By Anthony Caruso III | Publisher

Former pitcher Jim Bouton has died. He was 80.

He died at his Massachusetts home that he shared with his wife Pam after being in hospice care weeks prior with cerebral amyloid angiopathy. He died on Wednesday.

Death Candle
Death Candle (Photo by

Bouton was born in Newark, New Jersey, then attended Bloom High School in Chicago Heights, Illinois. He also attended college at Western Michigan University in Kalamazoo, Michigan.

He spent 10 seasons in the Big Leagues with the New York Yankees, Houston Astros, Seattle Pilots, and the Atlanta Braves. He played in the Majors from 1962 through 1970, then came back in 1978 with the Braves.

In his career, he went 62-63 with a 3.57 ERA in 304 appearances, including 1344 starts. He also had 57 games finished and 34 complete games with 11 shout outs. Bouton also had six saves.

He also allowed 566 runs (492 earned runs), including 127 home runs, on 1,131 hits on 1,238 2/3 innings. Bouton also had 720 strikeouts and 435 walks.

His book “Ball Four,” which had four editions, which the last came out in 2001, Bouton initially chronicled his experiences with the Pilots. It also included his experience at the Triple-A level with the Vancouver Mounties, along with his trade to the Astros.
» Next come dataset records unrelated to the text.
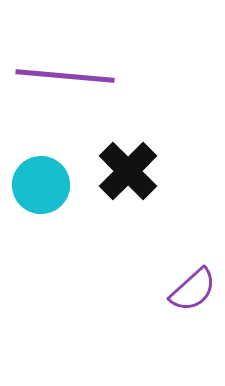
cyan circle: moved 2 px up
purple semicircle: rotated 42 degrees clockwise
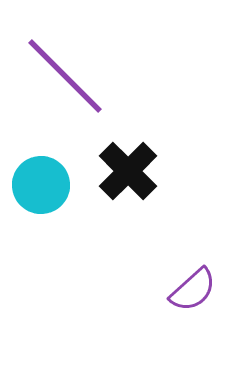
purple line: rotated 40 degrees clockwise
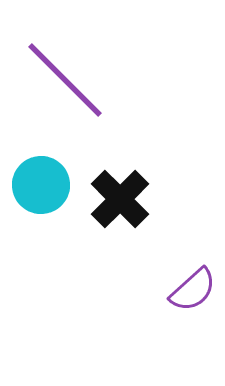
purple line: moved 4 px down
black cross: moved 8 px left, 28 px down
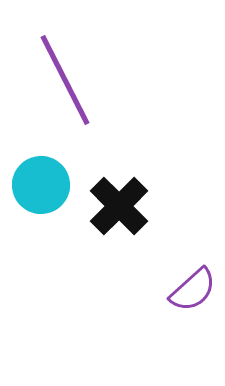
purple line: rotated 18 degrees clockwise
black cross: moved 1 px left, 7 px down
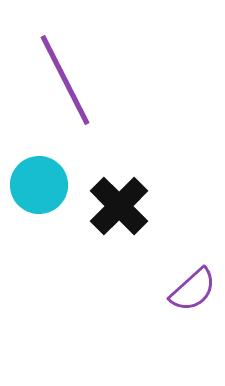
cyan circle: moved 2 px left
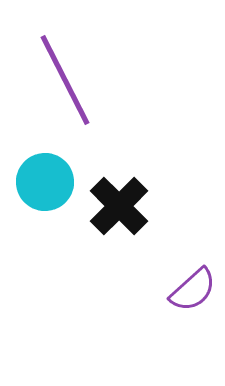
cyan circle: moved 6 px right, 3 px up
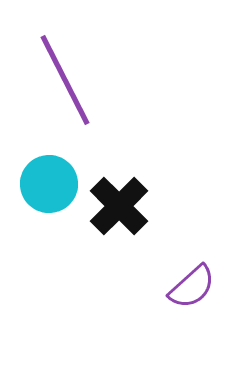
cyan circle: moved 4 px right, 2 px down
purple semicircle: moved 1 px left, 3 px up
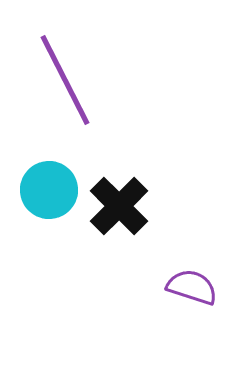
cyan circle: moved 6 px down
purple semicircle: rotated 120 degrees counterclockwise
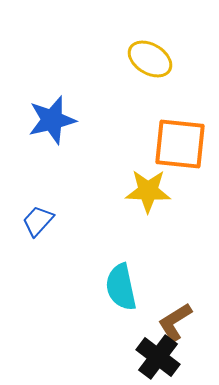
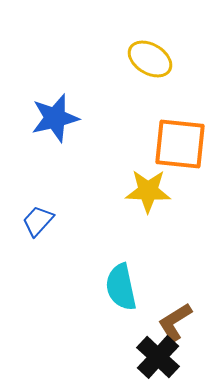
blue star: moved 3 px right, 2 px up
black cross: rotated 6 degrees clockwise
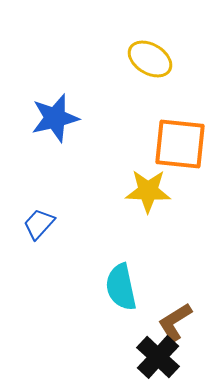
blue trapezoid: moved 1 px right, 3 px down
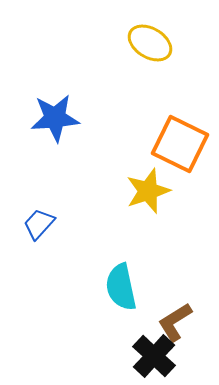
yellow ellipse: moved 16 px up
blue star: rotated 9 degrees clockwise
orange square: rotated 20 degrees clockwise
yellow star: rotated 21 degrees counterclockwise
black cross: moved 4 px left, 1 px up
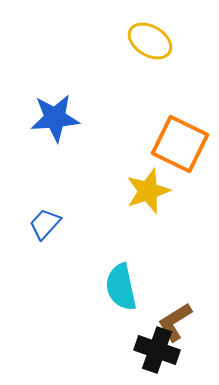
yellow ellipse: moved 2 px up
blue trapezoid: moved 6 px right
black cross: moved 3 px right, 6 px up; rotated 24 degrees counterclockwise
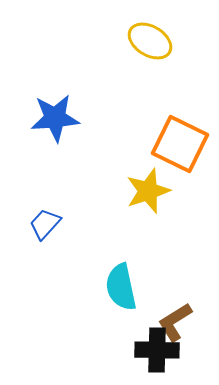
black cross: rotated 18 degrees counterclockwise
The insider’s look into the pro baseball also covered off-the-field things that he experienced. It had obscene jokes, routine drug use, including by Bouton, among other things. At the time, MLB Commissioner Bowie Kuhn did not like the book and called it “detrimental to baseball” — who tried to get Bouton to allege that the book was fictional.

Bouton refused Kuhn’s offer. He also received backlash from his teammates, who never forgave him for the things in the book. This also happened on other teams, as other players and coaches did not like it, not just his own at the time.

Because of the book, he was blacklisted from the sport.